### Try it
Reproduce everything from the line containing "great job, very reasonable prices." down to the line containing "arrived at 6pm", both ends included, swapping "crew" for "team" and changing nothing else.

### Items from a dataset
╔══

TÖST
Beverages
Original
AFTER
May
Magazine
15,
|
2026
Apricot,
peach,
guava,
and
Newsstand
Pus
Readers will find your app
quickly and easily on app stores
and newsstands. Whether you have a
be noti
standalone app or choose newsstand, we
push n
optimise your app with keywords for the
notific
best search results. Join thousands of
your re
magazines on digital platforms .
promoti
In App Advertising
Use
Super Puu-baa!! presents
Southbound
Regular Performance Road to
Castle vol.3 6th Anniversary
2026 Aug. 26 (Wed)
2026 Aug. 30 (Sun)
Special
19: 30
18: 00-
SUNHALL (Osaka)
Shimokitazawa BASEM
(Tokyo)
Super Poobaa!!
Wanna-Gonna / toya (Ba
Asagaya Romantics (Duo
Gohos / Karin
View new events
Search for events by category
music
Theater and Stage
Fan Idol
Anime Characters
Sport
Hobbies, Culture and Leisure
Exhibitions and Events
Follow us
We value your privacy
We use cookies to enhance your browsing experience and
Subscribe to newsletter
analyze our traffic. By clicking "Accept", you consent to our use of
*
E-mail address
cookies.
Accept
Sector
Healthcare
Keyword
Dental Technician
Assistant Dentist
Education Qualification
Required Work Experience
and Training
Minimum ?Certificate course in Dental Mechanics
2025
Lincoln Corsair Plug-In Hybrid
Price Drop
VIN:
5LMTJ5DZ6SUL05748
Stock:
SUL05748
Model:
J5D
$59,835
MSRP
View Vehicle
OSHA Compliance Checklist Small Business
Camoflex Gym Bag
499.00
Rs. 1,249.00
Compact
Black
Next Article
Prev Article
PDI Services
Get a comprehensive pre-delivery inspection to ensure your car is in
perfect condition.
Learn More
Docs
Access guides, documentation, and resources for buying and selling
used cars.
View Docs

╚══
╔══

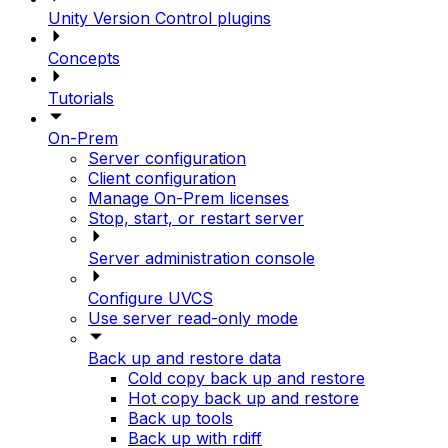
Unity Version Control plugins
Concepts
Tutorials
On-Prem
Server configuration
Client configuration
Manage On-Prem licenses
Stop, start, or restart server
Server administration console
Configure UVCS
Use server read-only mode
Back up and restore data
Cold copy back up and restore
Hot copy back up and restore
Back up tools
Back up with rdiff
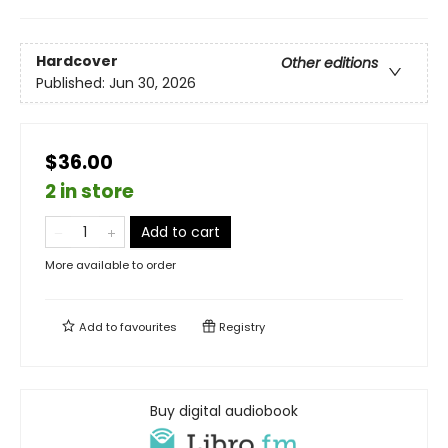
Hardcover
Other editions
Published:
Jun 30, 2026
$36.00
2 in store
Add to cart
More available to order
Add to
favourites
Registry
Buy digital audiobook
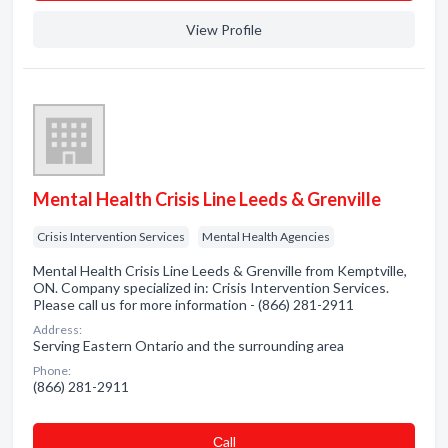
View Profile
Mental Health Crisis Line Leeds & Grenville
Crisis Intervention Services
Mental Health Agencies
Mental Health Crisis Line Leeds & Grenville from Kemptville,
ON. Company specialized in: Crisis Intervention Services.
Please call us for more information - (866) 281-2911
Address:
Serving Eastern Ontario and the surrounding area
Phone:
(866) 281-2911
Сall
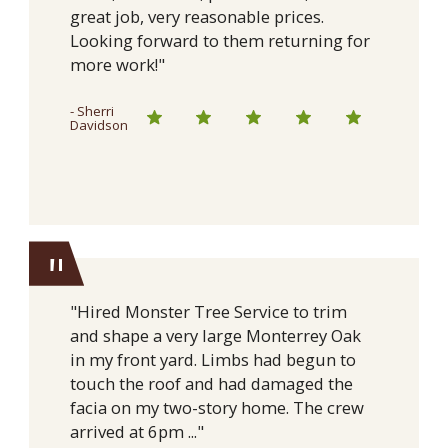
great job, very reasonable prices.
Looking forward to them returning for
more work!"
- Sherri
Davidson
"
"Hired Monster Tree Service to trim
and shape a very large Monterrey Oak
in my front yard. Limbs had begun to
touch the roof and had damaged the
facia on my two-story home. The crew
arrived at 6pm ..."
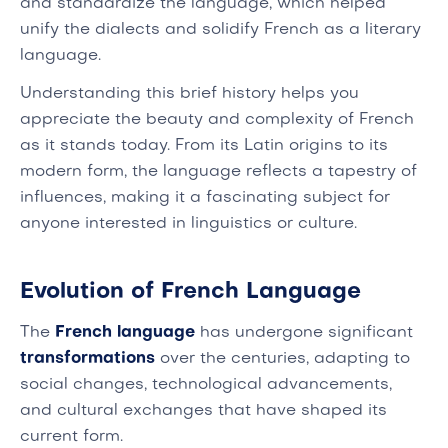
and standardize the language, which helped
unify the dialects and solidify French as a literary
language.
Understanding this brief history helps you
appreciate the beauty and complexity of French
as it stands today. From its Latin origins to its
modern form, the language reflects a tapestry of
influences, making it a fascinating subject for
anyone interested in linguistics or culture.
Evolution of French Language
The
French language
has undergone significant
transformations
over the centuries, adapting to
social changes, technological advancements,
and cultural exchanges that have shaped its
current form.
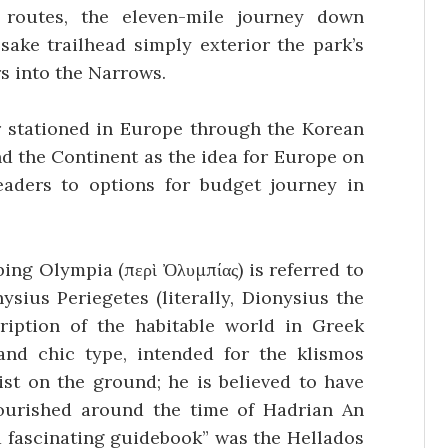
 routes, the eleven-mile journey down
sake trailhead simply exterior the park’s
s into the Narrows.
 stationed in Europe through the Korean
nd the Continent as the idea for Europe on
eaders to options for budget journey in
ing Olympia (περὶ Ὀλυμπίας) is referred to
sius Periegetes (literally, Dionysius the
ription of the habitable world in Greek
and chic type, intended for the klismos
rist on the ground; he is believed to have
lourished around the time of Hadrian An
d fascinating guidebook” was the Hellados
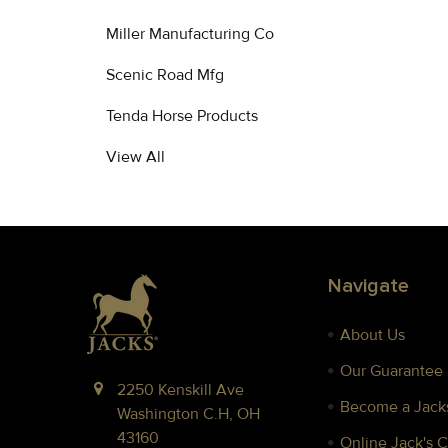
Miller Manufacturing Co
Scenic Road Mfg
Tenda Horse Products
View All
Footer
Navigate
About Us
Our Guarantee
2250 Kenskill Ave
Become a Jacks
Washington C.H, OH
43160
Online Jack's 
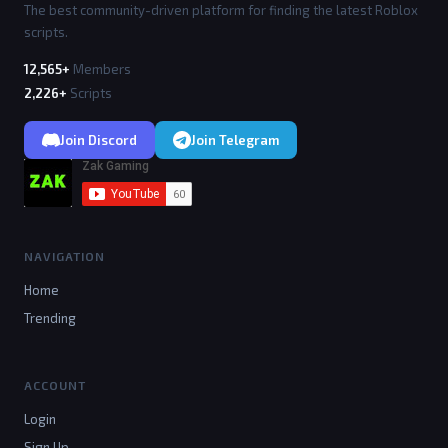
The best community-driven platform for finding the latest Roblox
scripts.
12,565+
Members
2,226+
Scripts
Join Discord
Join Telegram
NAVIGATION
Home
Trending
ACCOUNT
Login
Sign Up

╚══
╔══

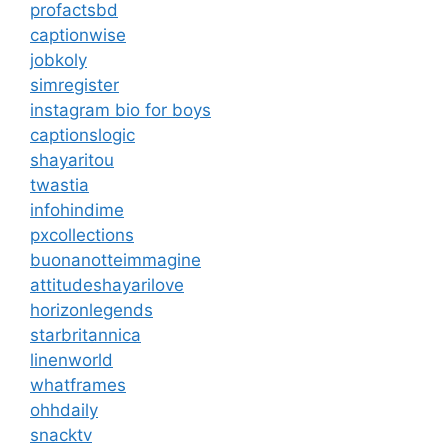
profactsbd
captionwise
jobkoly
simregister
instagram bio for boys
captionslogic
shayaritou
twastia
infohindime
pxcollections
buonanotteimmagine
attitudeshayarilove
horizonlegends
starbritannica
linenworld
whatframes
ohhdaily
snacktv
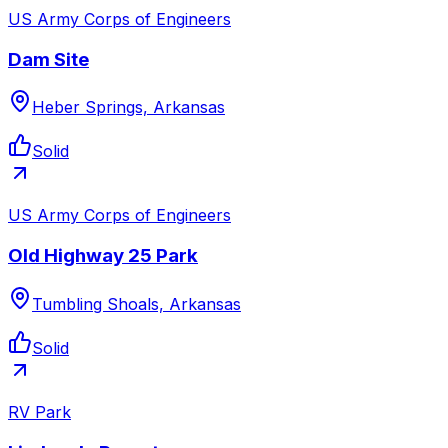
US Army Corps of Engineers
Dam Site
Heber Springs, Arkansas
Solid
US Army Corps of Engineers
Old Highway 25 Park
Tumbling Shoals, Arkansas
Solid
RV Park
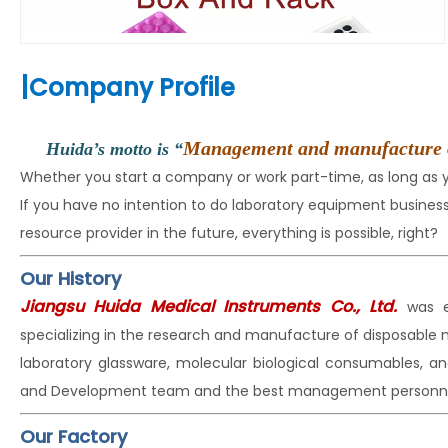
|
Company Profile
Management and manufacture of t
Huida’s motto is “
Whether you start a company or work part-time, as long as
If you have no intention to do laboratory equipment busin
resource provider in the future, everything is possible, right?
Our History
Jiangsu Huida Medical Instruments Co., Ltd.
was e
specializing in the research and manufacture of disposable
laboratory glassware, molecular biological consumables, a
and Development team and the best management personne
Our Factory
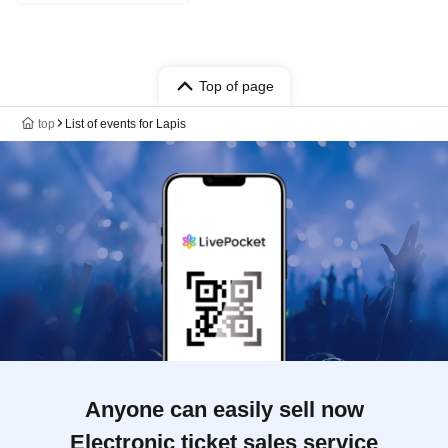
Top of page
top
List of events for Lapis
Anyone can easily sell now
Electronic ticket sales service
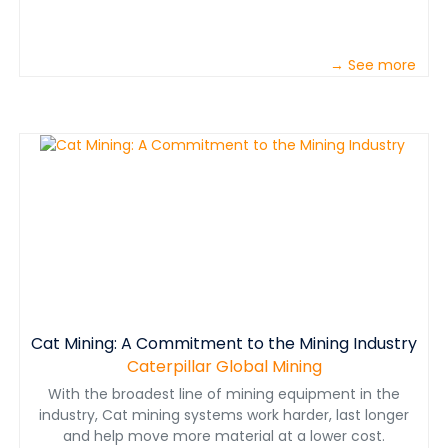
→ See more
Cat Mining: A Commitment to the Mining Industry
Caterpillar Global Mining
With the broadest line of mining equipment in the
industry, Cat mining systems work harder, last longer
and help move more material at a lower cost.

╚══

### Result for this task
great job, very reasonable prices.
Looking forward to them returning for
more work!"
- Sherri
Davidson
"
"Hired Monster Tree Service to trim
and shape a very large Monterrey Oak
in my front yard. Limbs had begun to
touch the roof and had damaged the
facia on my two-story home. The team
arrived at 6pm ..."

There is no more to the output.